## Task objective
Reproduce verbatim the records starting with the line containing "What is the highest" and continuing through the end of the records, including both ends. Omit the pictures from your answer.

━━ Study material ━━

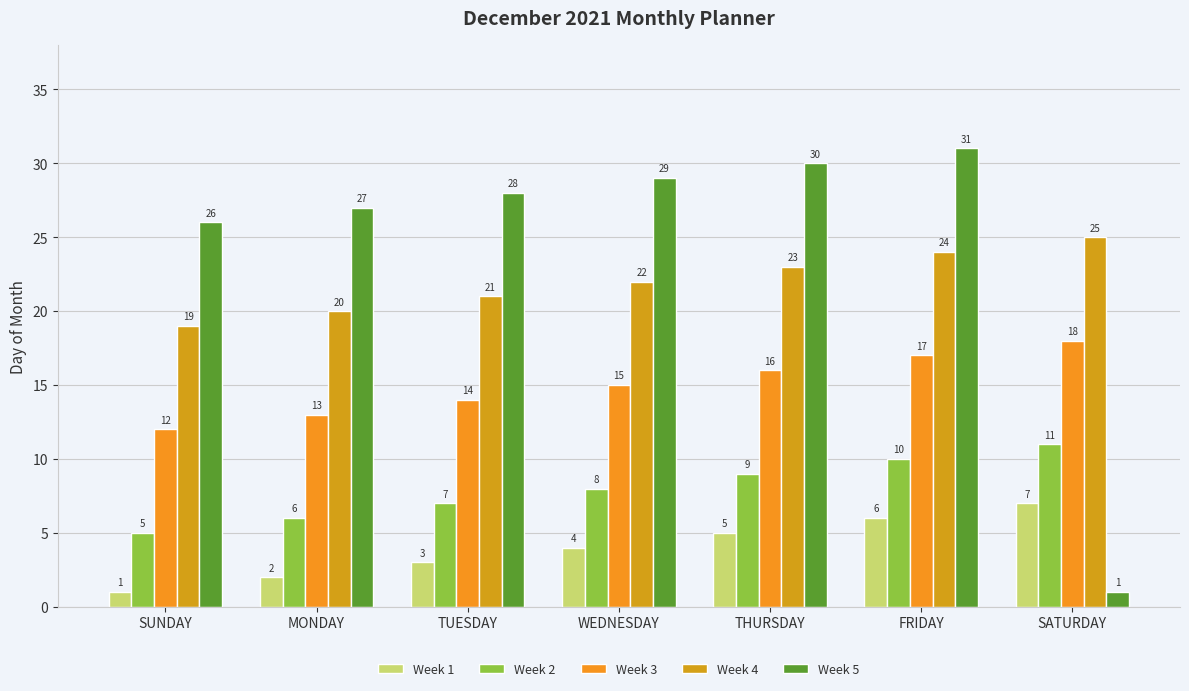

Reading left to right, transcribe all the data shown in this chart.

Week 1: 1	2	3	4	5	6	7
Week 2: 5	6	7	8	9	10	11
Week 3: 12	13	14	15	16	17	18
Week 4: 19	20	21	22	23	24	25
Week 5: 26	27	28	29	30	31	1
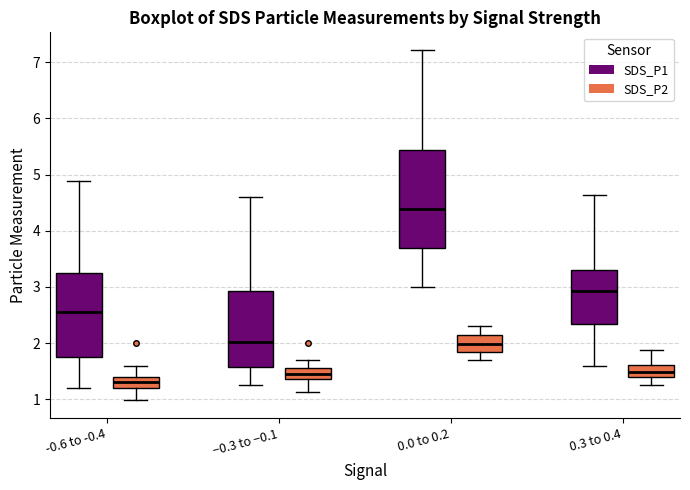

Which box is the tallest, from its lower edge to its upper edge?

0.0 to 0.2 (SDS_P1)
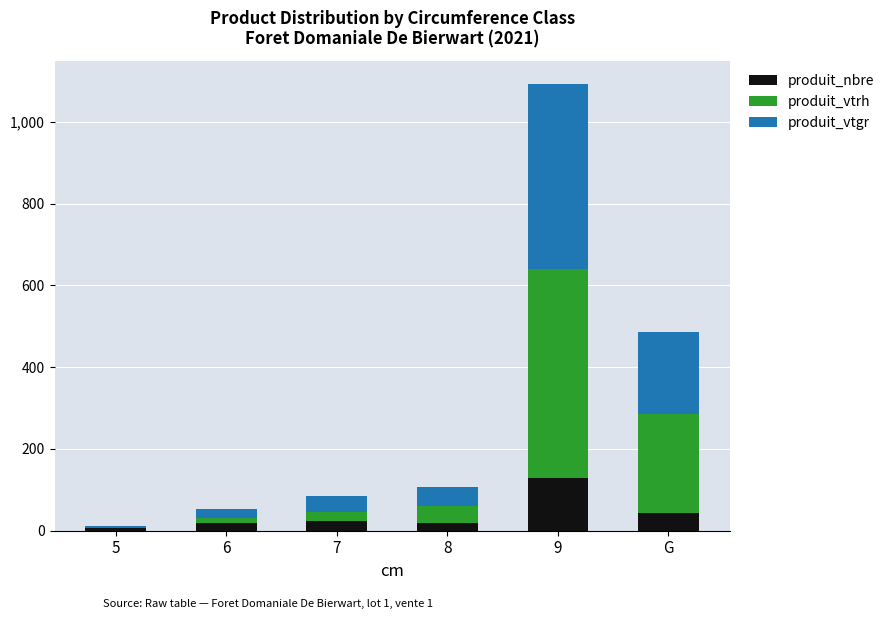

What is the highest value of the produit_nbre series?

129.0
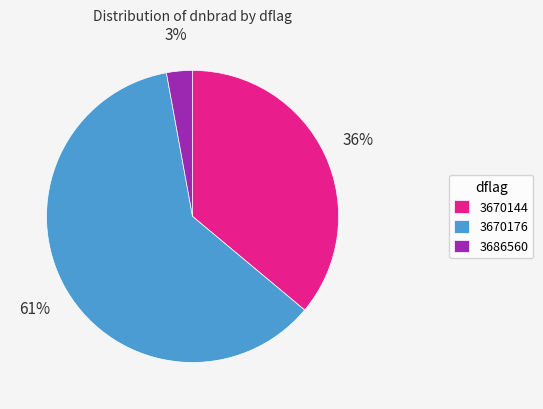

Is there any slice that represents more than half of the pie?

Yes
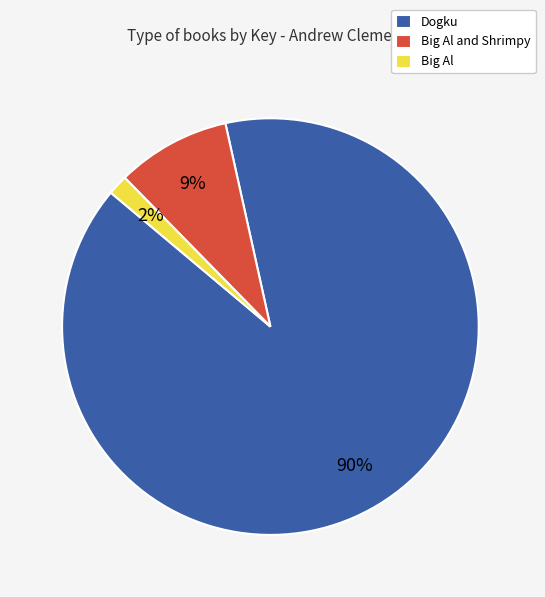

To the nearest percent, what percentage of the pie is Big Al and Shrimpy?

9%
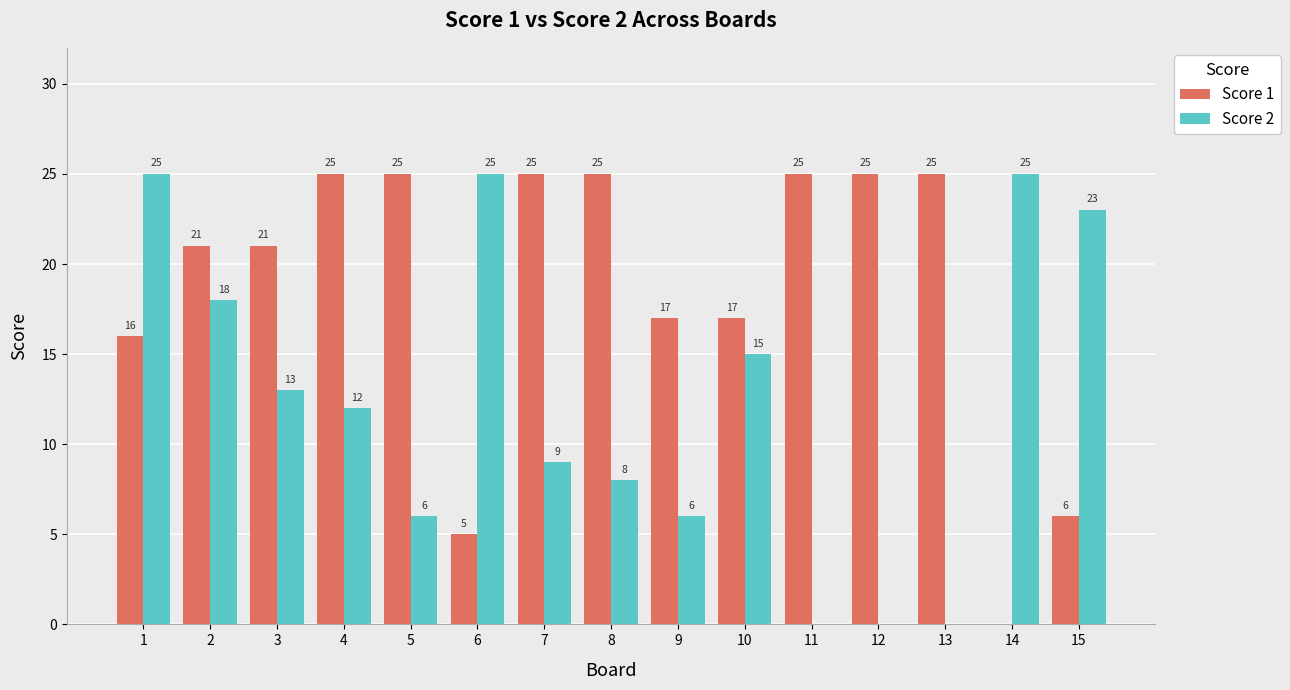

How many categories are shown in the chart?

15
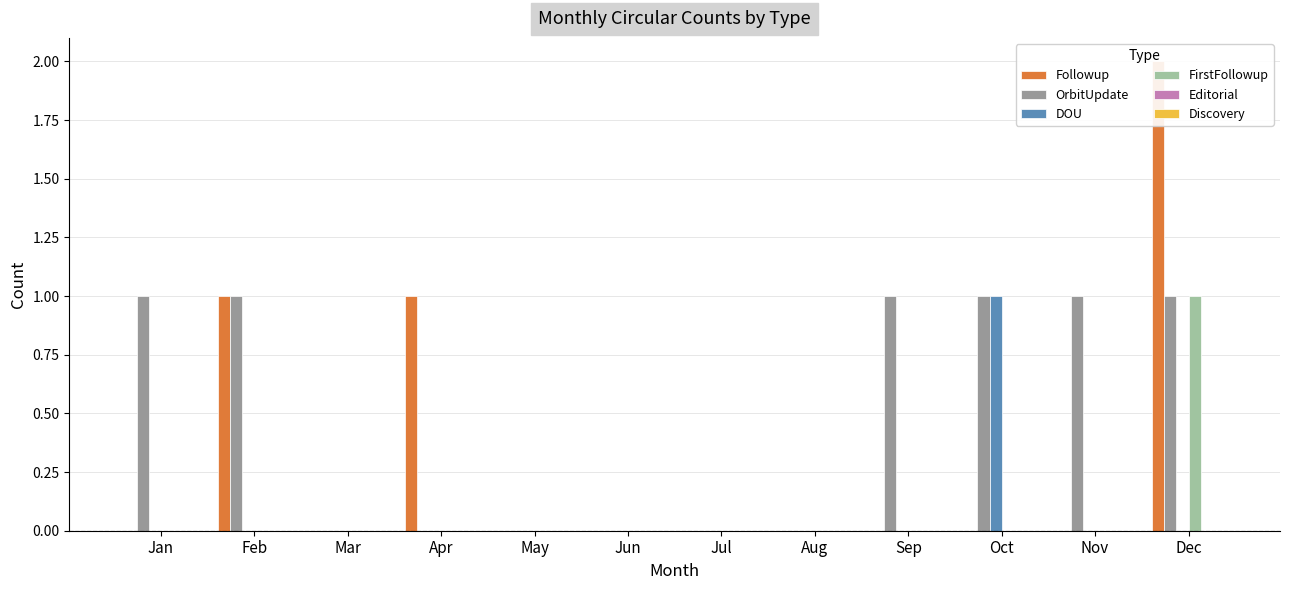

What is the value of the OrbitUpdate bar at the 2nd from the left?

1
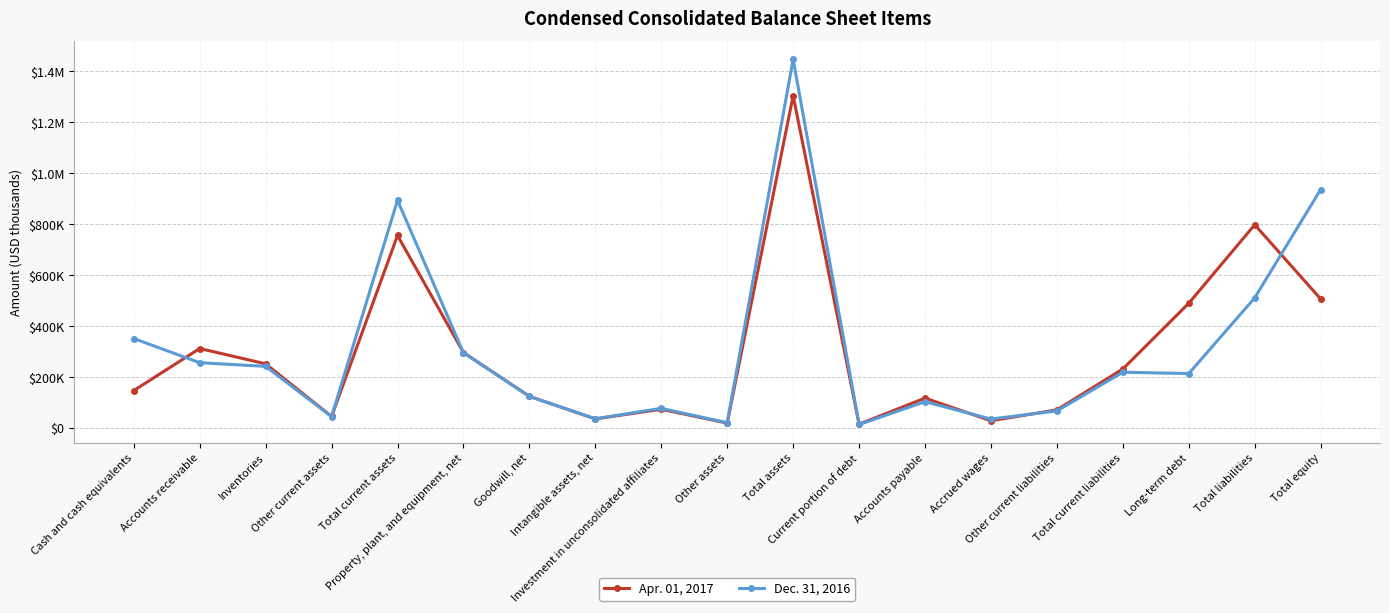

Does the chart have visible grid lines?

Yes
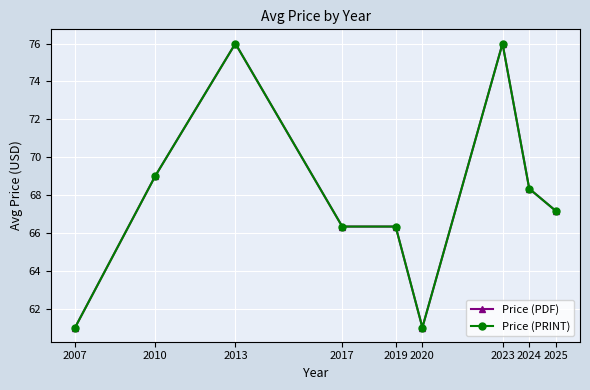

The value of Price (PDF) at 2010 is 36.7. True or false?

False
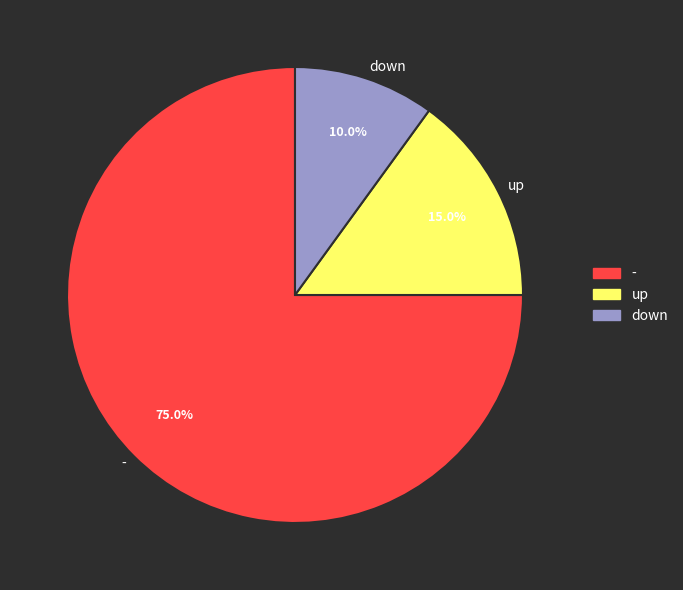

Count the number of slices in the pie.

3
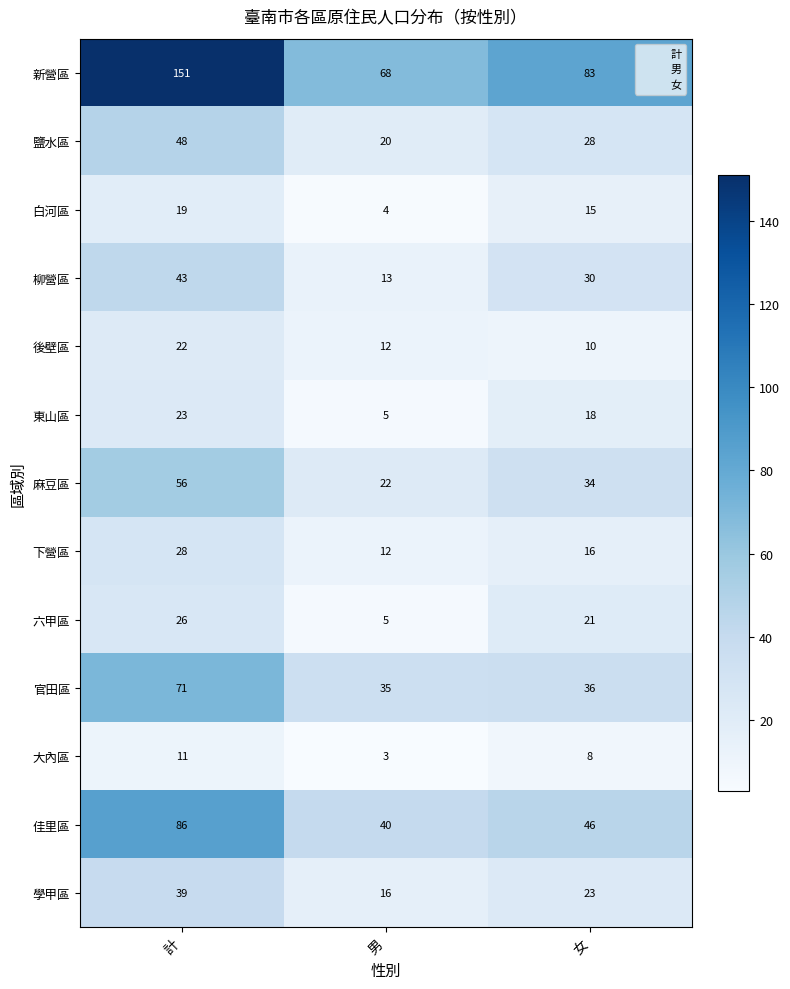

What is the spread (max minus min) of values at 計?

140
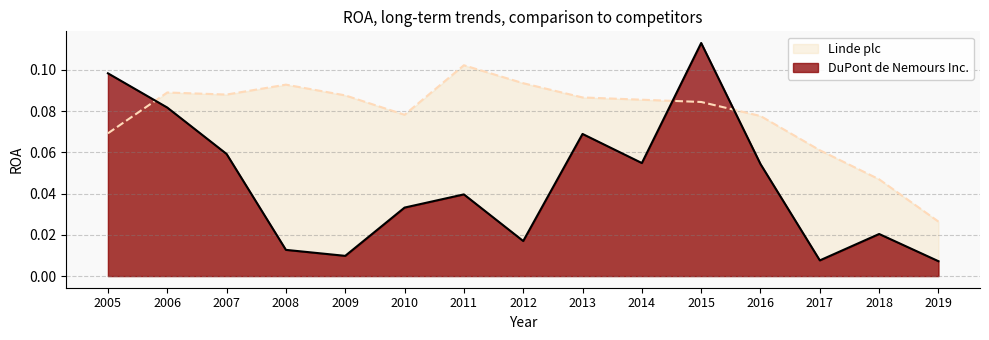

True or false: DuPont de Nemours Inc. has more than 0 interior local peaks.

True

━━━

## Task answer
What is the highest value of the produit_nbre series?

129.0

Is there any slice that represents more than half of the pie?

Yes

To the nearest percent, what percentage of the pie is Big Al and Shrimpy?

9%

How many categories are shown in the chart?

15

What is the value of the OrbitUpdate bar at the 2nd from the left?

1

Does the chart have visible grid lines?

Yes

The value of Price (PDF) at 2010 is 36.7. True or false?

False

Count the number of slices in the pie.

3

What is the spread (max minus min) of values at 計?

140

True or false: DuPont de Nemours Inc. has more than 0 interior local peaks.

True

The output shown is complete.